[Directions for this task] Leave the pictures out and print every record below exactly as it stands.

[Raw data]
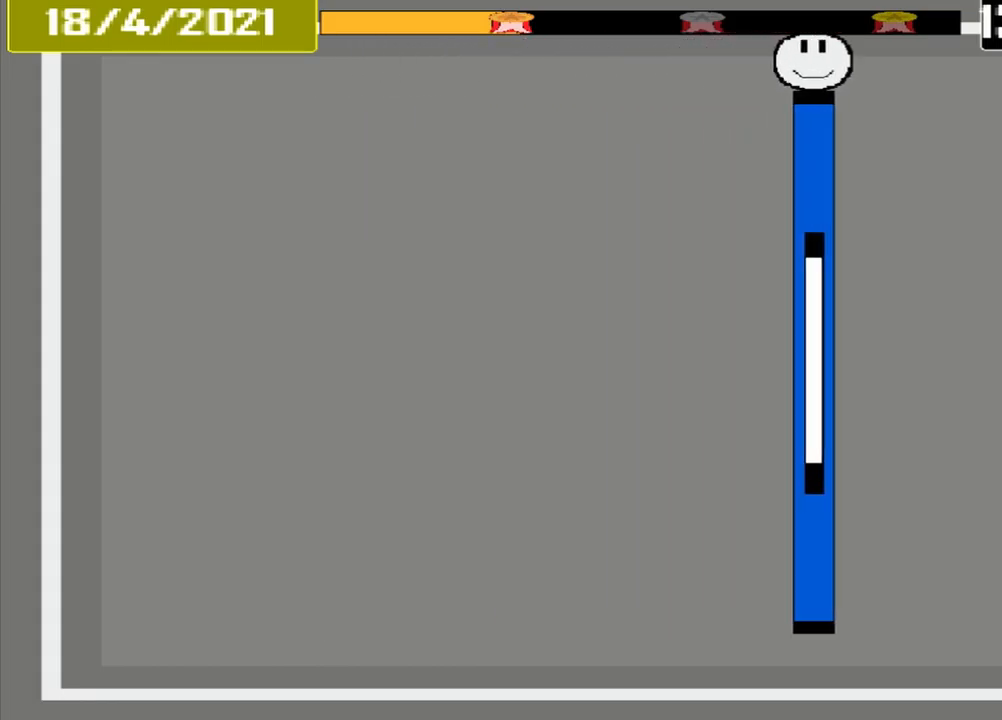
{"buttons": [], "events": []}
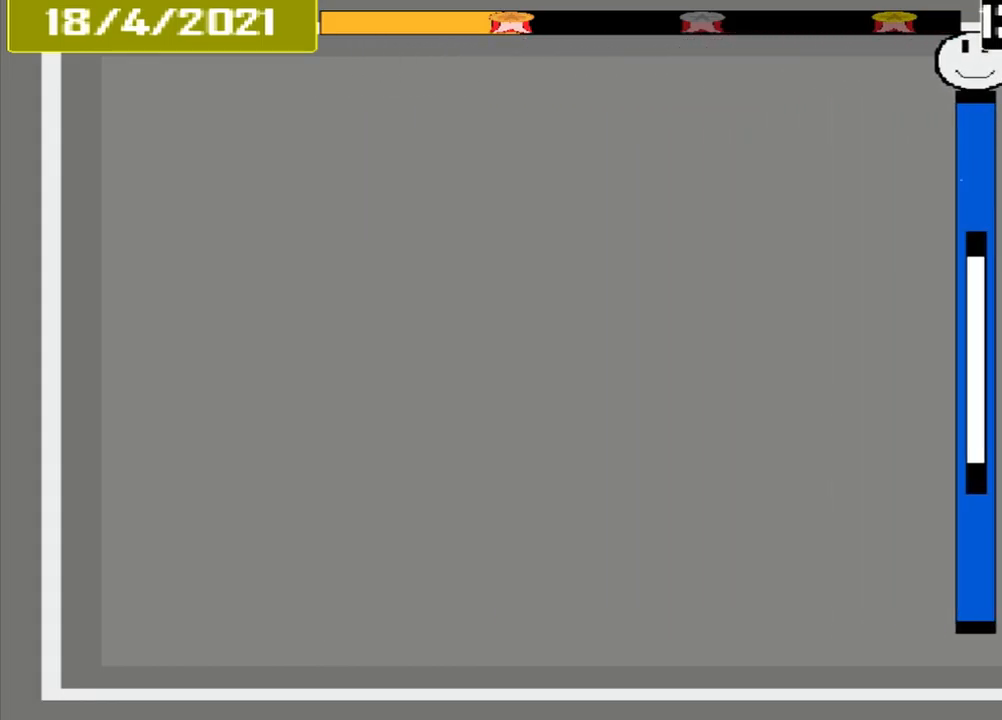
{"buttons": ["CROSS"], "events": [[250, "DPAD_DOWN", "down"], [333, "CROSS", "down"], [333, "DPAD_DOWN", "up"]]}
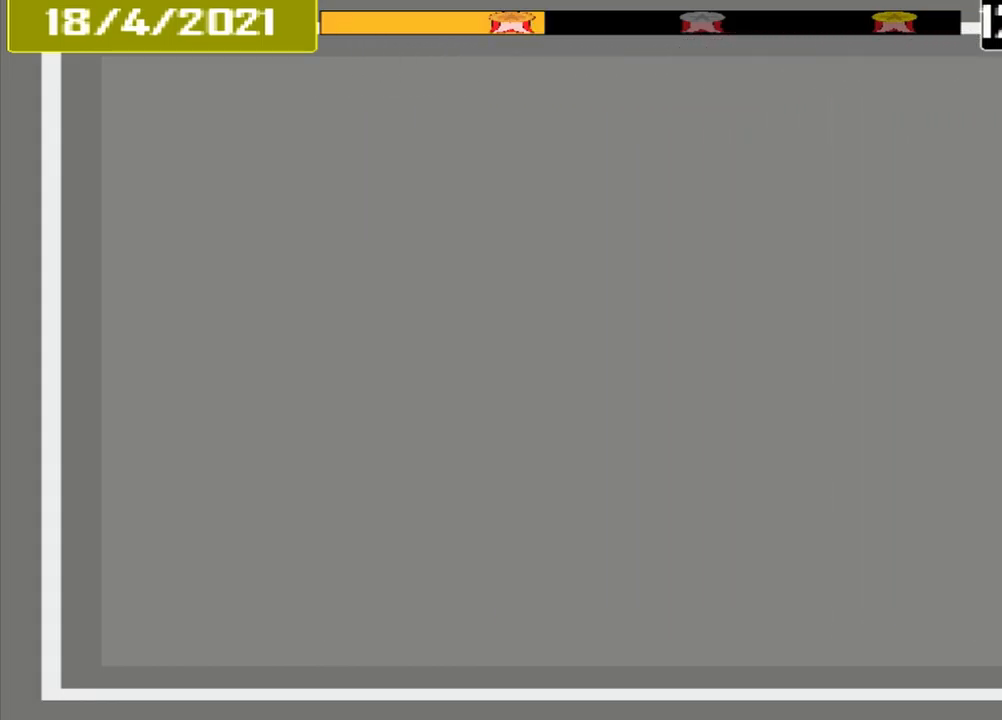
{"buttons": [], "events": [[42, "CROSS", "up"]]}
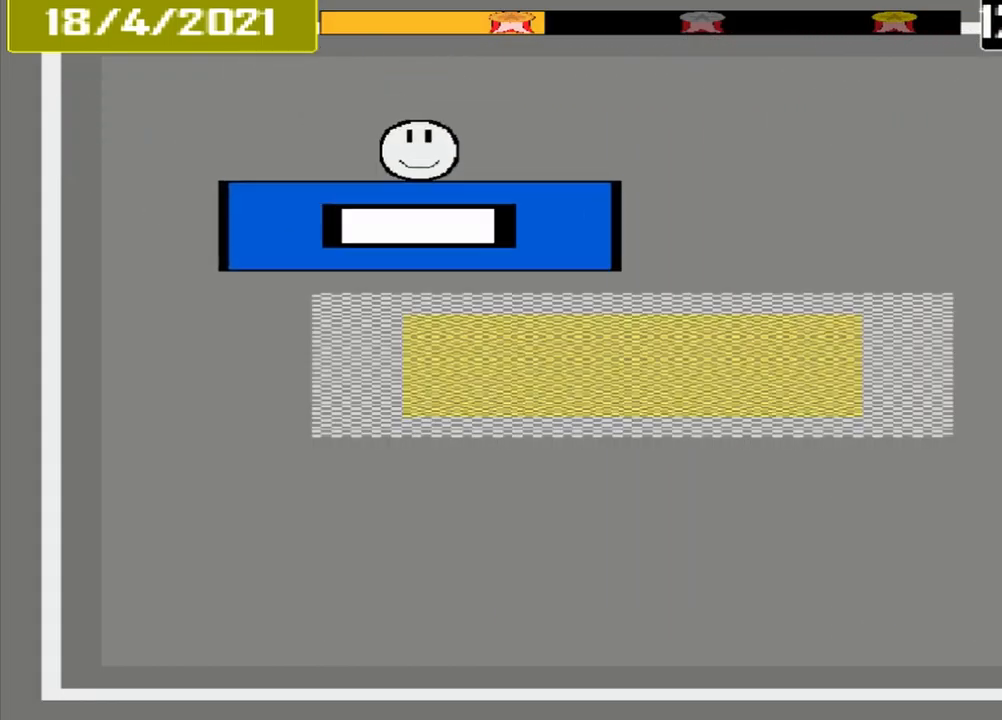
{"buttons": [], "events": []}
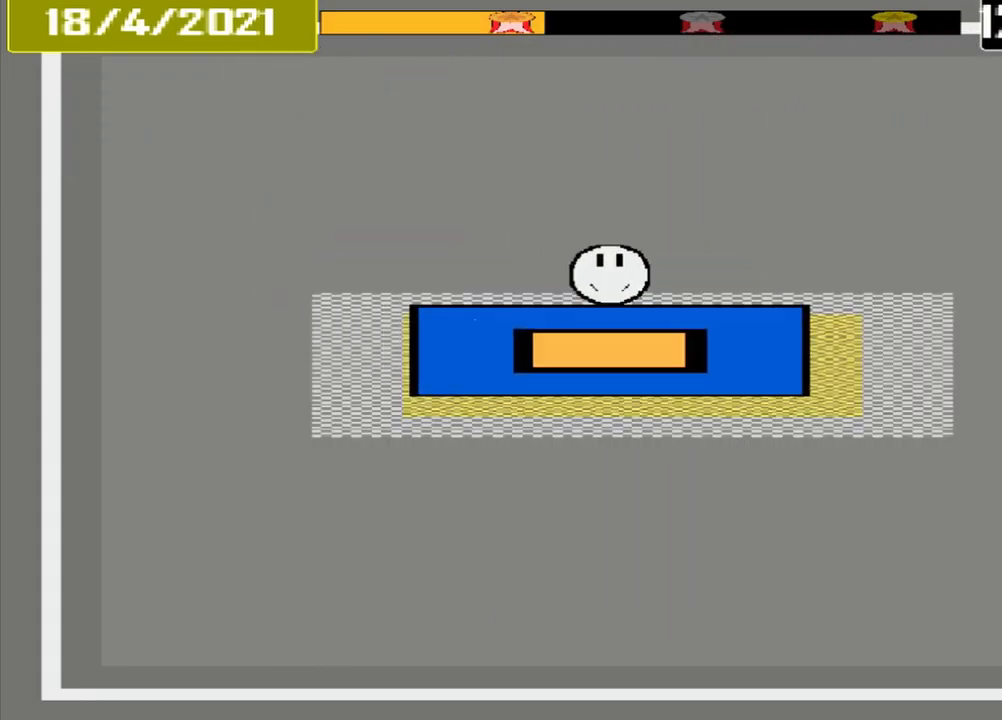
{"buttons": [], "events": [[42, "CROSS", "down"], [208, "CROSS", "up"]]}
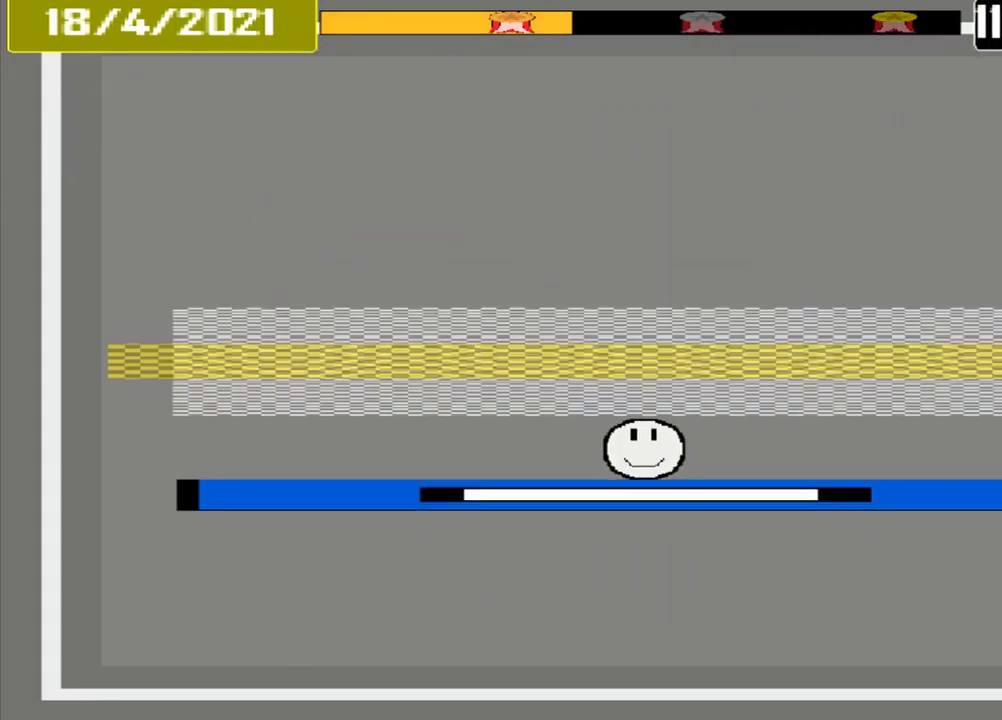
{"buttons": ["CROSS"], "events": [[417, "CROSS", "down"]]}
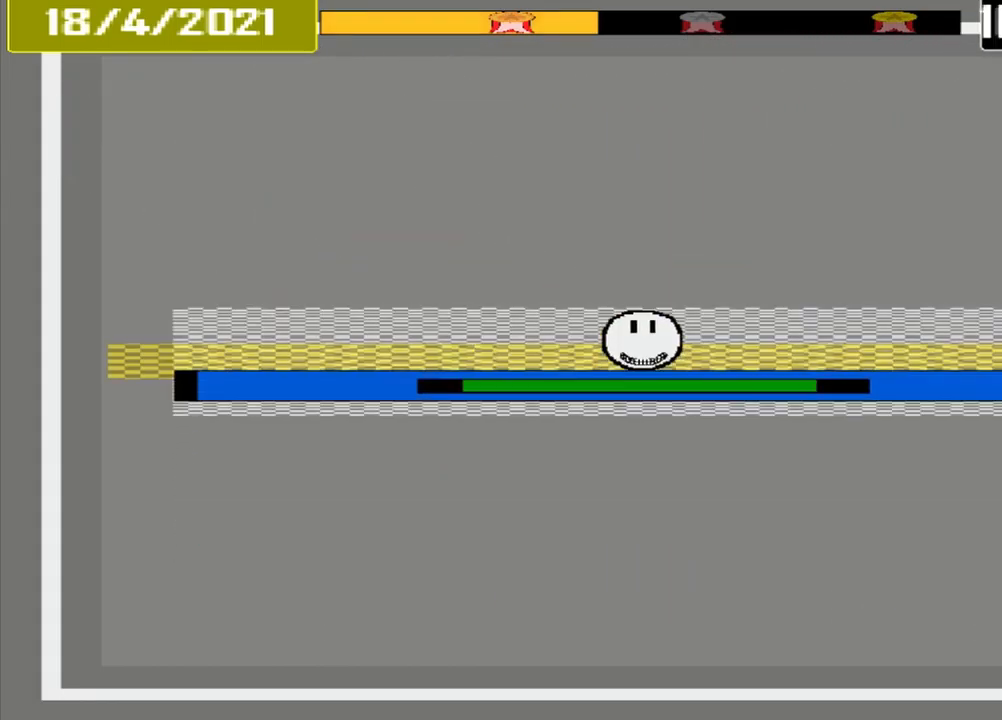
{"buttons": [], "events": [[42, "CROSS", "up"]]}
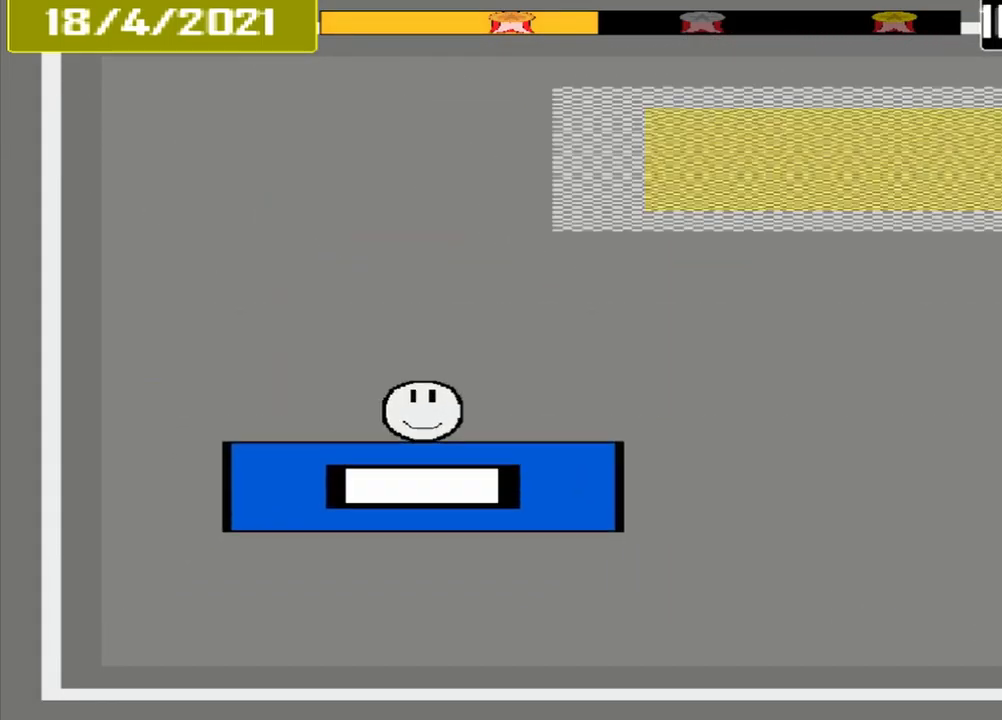
{"buttons": [], "events": []}
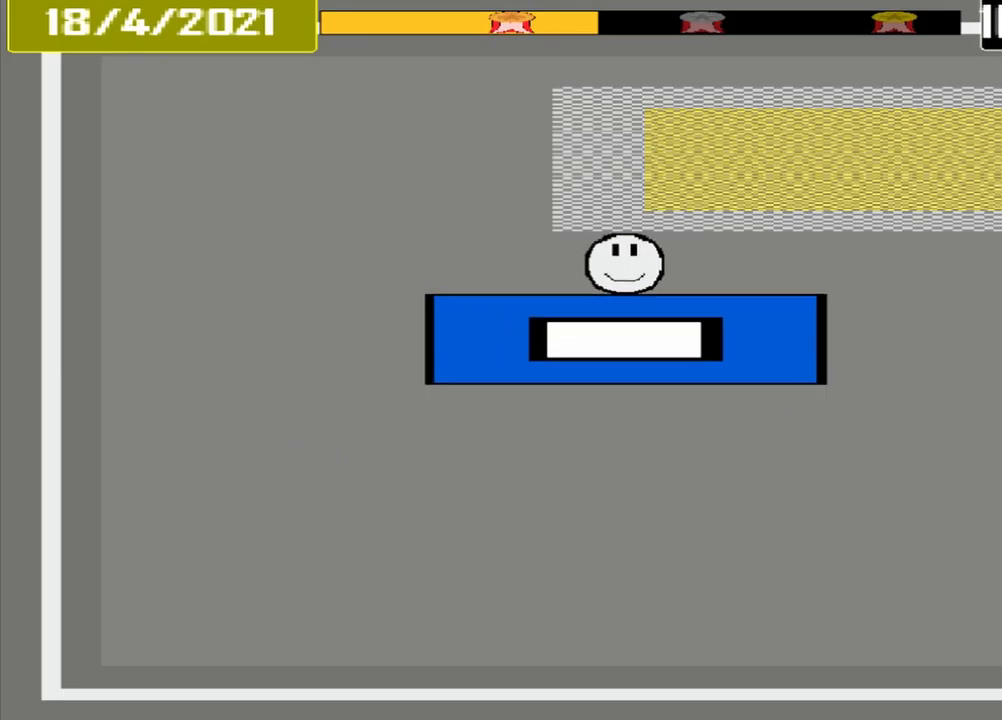
{"buttons": [], "events": []}
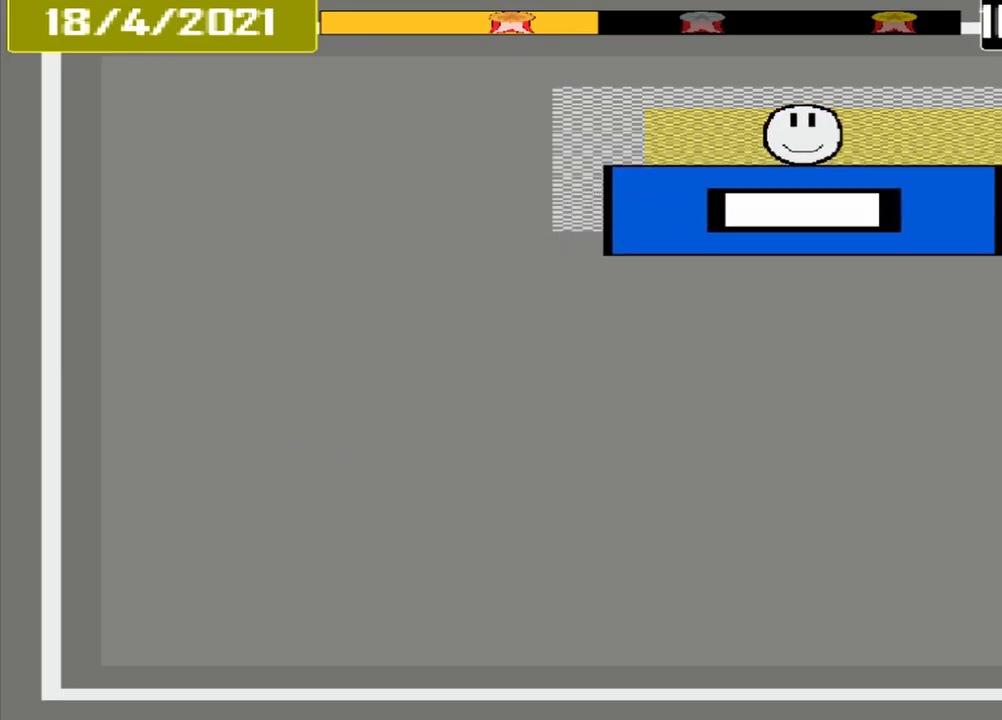
{"buttons": [], "events": [[167, "CROSS", "down"], [334, "CROSS", "up"]]}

[Solution for this problem]
{"buttons": [], "events": []}
{"buttons": ["CROSS"], "events": [[250, "DPAD_DOWN", "down"], [333, "CROSS", "down"], [333, "DPAD_DOWN", "up"]]}
{"buttons": [], "events": [[42, "CROSS", "up"]]}
{"buttons": [], "events": []}
{"buttons": [], "events": [[42, "CROSS", "down"], [208, "CROSS", "up"]]}
{"buttons": ["CROSS"], "events": [[417, "CROSS", "down"]]}
{"buttons": [], "events": [[42, "CROSS", "up"]]}
{"buttons": [], "events": []}
{"buttons": [], "events": []}
{"buttons": [], "events": [[167, "CROSS", "down"], [334, "CROSS", "up"]]}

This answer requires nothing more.